Nadhamuni gives tips on how one can enter the hallowed halls of the schools

Ever wondered what it would take to walk the hallowed halls of an Ivy League school in America such as the Harvard University or Columbia University?

Nischal Nadhamuni, the 11th grader from Mallya Aditi International School, spells out how to make sure that you can also be in his enviable position. After scoring a whopping 2,400 out of 2,400 in his SAT exam, he can set his foot inside any of the Ivy League schools of his choice.

Nadhamuni says having grown up for a while in America and having a chance to see the universities up close and personal helped him make up his mind about taking his SAT exam seriously. “You need to be motivated and have a goal right from an early age and have an idea as to how you want to pursue it. Motivation is the key,” he says.

“My parents took me on a visit to Stanford University and University of California, Berkley. I was impressed with the schools there, the kind of projects the students do and the emphasis they lay on entrepreneurship.”

“Since I want to become an entrepreneur myself, I thought this would fit me well. I visited National Law School and Indian Institute of Management recently but by then my mind was made up,” he says.

Nadhamuni is so focused that he has already his mind set on being part of a project similar to “the Bigshot project being conducted in Columbia University and created by professor of computer science, Dr Shree K Nayar.”

Internet and games
While preparing for his SAT exam, Nadhamuni, along with the help of his mother, kept turning time and again to the internet. “The internet has a lot of resources and if you go to the right websites, you will be able to get a lot of help. There is a website called Collegeconfidential.com which provides a lot of information of the SATs. I also took an online course from a website PrepMe.com which offers a host of resources,” he recollects.

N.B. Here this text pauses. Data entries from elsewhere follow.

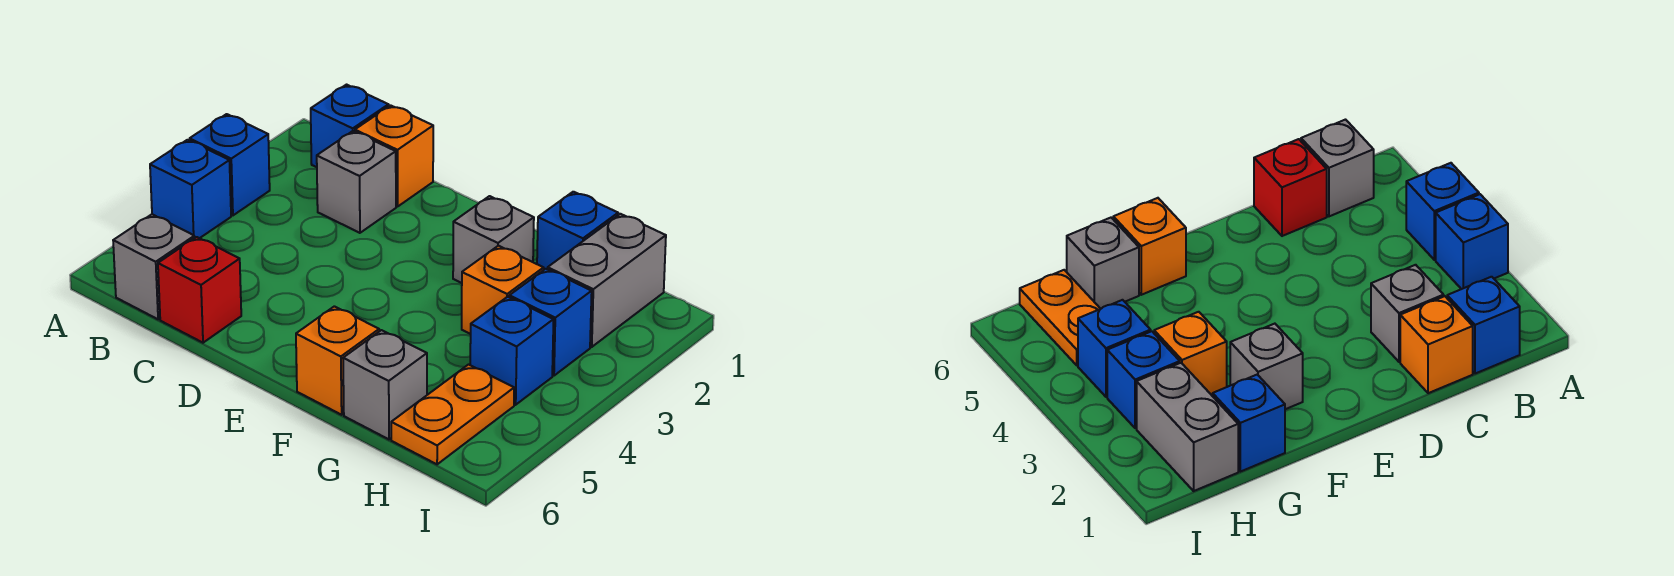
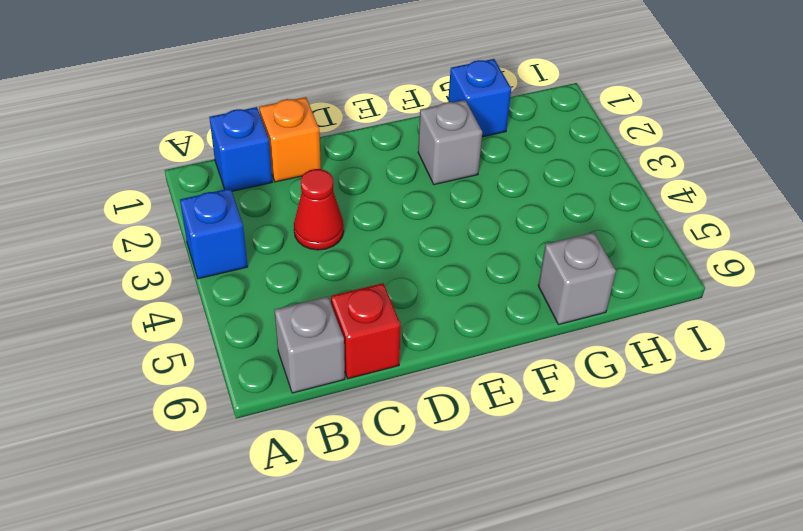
red 1x1 cone [294,169,344,250] -> none
none -> blue 1x1 brick [150,140,231,238]
none -> grey 1x1 brick [317,131,396,233]
none -> orange 1x1 brick [296,306,379,415]

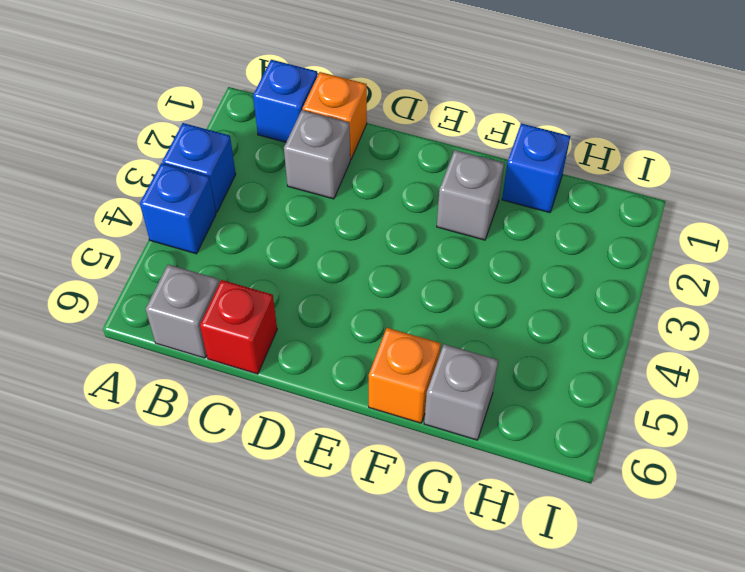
none -> orange 1x1 brick [462,246,544,334]
none -> grey 1x2 brick [548,214,666,347]
none -> blue 1x1 brick [509,269,592,376]

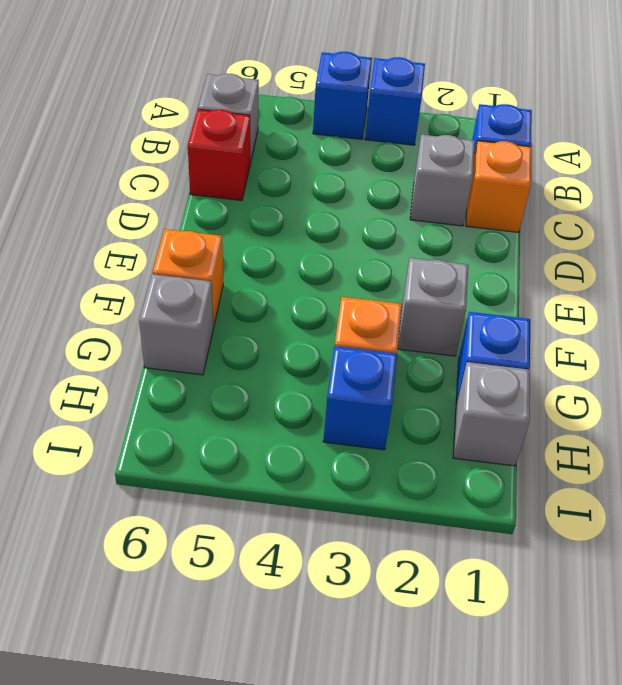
grey 1x1 brick [453,362,530,466] -> grey 1x2 brick [548,214,666,347]
none -> blue 1x1 brick [470,297,554,405]
none -> orange 1x2 plate [391,365,514,464]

According to Nadhamuni, colleges in the US look for good SAT scores and academics and they want a lot of extra-curricular activities.  His strong foundation in tennis helped him in the long run.  “I have been playing tennis for the past seven years ... I played in a lot of games at the All Indian Tennis Association,” he points out. He also participated in plenty of interschool competitions which, in turn, boosted his profile.

There is good news for Indian students who want to opt for SAT exams. Nadhamuni says they will most probably ace at least one section. “I think the Indian educational system is geared in such a way that most students will find the Math section extremely easy. I was very confident on that. But I found the English section extremely hard and advanced and prepared hard for it ,” he said.

Nadhamuni’s visit to schools such as Stanford and UC Berkley a few years ago with his parents helped him make his choice. “Even if you can’t go abroad and check out the colleges yourselves, the websites for most American colleges are detailed and you can research everything from there itself,” he asserts.

As for his future, he seems to even have that mapped out. “Even though I want to go to America for studies, I might come back to India after that,” he avers.